>> start PASSAGE

INTRODUCTION

Recently, a growing number of objects have been connected to the internet for realizing the idea of Internet of Things (IoT) in a number of domains such as smart homes, transportation, healthcare, industrial automation, etc. [ 1 ]. In these domains, the IoT paradigm transforms objects from traditional to smart ones to provide end users with functions and qualities of IoT systems. Such systems need to be adapted at runtime to take the environment changes into account [ 2 ]. A major challenge is how to develop such adaptive IoT software systems [ 3 ].

In recent years, a number of approaches have been proposed to ease the development of IoT systems (e.g. [ 1 ], [ 4 ], [ 5 ], and [ 6 ]). However, these approaches do not enable runtime adaptation of IoT systems while they are in operation. In addition, some of the existing approaches focus only on one development phase (e.g. analysis [ 4 ] or deployment [ 6 ]). Thus, there is a need for an approach that fully supports the development of adaptive IoT software systems.

In this paper, we propose a model-driven approach to ease the development of the adaptive IoT systems. First, based on the system requirements, a design model is specified. This model captures the system functionality and adaptations. The functionality is modelled using an extension of SysML [ 7 ] for capturing IoT concepts (i.e. SysML4IoT) [ 4 ], while the environment information needed by the system are modelled following a publish/subscribe pattern [ 8 ]. To model the system adaptations, a state machine approach is adopted [ 9 ]. The machine states represent the different configurations of the system, while the transitions represent its adaptation triggers (i.e. the pre-conceived changes to which the system can adapt) such as concrete hardware failures. Second, the design model is used to generate the system implementation. To do so, the design model is transformed to an IoT platform specific model, which is then used for generating the code. Finally, this code is deployed to a hardware platform to have a fully functioning software system.

>> end PASSAGE
>> start INFORMATION SUPPLIED

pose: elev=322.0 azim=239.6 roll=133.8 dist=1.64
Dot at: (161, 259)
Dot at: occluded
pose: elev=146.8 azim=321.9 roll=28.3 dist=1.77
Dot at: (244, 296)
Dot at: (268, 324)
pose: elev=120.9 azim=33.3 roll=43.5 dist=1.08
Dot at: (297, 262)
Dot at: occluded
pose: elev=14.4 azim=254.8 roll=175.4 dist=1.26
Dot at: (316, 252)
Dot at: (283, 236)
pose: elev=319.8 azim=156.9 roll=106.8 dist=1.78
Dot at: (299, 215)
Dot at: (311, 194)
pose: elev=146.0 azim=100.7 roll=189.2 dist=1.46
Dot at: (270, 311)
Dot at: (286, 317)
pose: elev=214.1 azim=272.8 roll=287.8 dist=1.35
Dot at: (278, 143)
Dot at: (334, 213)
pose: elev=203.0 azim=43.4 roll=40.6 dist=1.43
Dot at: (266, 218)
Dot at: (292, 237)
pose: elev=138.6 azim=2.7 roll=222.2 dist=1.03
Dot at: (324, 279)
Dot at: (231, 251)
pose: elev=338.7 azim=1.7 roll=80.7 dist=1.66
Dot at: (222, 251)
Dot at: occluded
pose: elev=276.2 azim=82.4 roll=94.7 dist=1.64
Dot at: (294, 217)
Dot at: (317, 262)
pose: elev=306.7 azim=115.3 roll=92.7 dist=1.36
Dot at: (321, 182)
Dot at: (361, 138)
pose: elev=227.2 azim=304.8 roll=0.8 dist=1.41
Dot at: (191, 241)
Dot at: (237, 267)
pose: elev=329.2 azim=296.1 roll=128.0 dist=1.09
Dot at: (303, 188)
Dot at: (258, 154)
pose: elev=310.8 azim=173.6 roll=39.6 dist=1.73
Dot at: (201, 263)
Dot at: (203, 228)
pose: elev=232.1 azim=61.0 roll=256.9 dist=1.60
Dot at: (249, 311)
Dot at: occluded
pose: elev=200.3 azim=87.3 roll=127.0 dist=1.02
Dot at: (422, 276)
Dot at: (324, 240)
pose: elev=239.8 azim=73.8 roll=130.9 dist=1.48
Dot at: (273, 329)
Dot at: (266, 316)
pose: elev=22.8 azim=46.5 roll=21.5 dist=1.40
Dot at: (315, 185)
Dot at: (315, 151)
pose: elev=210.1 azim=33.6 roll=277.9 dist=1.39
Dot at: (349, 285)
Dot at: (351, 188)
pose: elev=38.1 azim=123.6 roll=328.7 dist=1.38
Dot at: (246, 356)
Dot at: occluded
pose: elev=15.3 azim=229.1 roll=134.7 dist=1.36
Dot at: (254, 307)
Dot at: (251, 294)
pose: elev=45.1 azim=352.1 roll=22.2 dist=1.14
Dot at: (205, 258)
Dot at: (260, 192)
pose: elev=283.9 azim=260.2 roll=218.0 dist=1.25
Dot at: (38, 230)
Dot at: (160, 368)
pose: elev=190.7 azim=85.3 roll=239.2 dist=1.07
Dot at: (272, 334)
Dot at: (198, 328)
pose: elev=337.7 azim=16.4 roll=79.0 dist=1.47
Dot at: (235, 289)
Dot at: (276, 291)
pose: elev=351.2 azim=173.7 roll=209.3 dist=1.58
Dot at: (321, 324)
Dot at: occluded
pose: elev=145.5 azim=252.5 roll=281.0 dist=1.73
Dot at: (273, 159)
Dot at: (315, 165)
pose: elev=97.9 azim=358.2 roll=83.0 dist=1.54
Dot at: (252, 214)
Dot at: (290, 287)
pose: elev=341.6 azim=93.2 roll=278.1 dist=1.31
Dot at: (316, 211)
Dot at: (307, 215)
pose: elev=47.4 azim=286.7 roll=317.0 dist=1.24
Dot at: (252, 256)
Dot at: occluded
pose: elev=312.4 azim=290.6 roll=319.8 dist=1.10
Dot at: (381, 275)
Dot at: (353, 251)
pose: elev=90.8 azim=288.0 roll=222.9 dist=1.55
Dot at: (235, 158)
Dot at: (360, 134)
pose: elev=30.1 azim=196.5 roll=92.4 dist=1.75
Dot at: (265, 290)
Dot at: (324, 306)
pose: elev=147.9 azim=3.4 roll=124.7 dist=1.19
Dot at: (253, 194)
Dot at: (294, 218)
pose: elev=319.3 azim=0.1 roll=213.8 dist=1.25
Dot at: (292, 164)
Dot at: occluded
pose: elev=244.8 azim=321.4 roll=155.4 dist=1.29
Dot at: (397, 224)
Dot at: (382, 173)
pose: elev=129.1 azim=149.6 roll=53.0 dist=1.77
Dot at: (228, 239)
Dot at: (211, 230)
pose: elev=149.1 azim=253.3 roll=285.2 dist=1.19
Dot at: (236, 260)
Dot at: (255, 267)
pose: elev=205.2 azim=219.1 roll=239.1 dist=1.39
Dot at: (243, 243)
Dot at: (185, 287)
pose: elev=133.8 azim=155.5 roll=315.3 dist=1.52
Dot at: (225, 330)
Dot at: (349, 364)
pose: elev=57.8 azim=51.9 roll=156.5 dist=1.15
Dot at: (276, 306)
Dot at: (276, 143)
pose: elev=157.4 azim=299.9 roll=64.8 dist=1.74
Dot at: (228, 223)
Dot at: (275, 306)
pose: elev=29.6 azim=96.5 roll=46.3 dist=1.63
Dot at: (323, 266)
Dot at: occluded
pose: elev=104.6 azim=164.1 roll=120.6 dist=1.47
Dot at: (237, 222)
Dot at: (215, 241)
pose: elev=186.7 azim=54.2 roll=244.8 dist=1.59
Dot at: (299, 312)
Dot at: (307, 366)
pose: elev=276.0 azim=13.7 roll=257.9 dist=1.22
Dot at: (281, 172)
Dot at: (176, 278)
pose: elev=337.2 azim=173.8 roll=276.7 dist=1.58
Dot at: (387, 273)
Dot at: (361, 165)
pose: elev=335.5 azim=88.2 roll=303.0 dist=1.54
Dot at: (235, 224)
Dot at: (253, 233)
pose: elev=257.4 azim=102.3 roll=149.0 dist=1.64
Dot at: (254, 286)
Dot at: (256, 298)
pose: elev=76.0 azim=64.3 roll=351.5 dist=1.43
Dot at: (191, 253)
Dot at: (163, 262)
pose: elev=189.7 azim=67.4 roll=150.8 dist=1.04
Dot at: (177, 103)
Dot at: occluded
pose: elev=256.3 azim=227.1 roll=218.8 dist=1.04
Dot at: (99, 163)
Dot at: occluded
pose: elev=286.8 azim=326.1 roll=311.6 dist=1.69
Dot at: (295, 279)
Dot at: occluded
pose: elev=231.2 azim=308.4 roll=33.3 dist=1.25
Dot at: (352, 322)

>> end INFORMATION SUPPLIED

▶ OBJECTIVES:
A - Copy the introduction from "Recently, a growing" up to and including "systems [ 3 ].", substituting "agriculture" for "healthcare".
B - Translate this sentence from the introduction into Spanish: "This model captures the system functionality and adaptations."
The data here come from a different source than the introduction.

▶ EXPECTED ANSWERS:
A -
Recently, a growing number of objects have been connected to the internet for realizing the idea of Internet of Things (IoT) in a number of domains such as smart homes, transportation, agriculture, industrial automation, etc. [ 1 ]. In these domains, the IoT paradigm transforms objects from traditional to smart ones to provide end users with functions and qualities of IoT systems. Such systems need to be adapted at runtime to take the environment changes into account [ 2 ]. A major challenge is how to develop such adaptive IoT software systems [ 3 ].

B - Este modelo recoge la funcionalidad y las adaptaciones del sistema.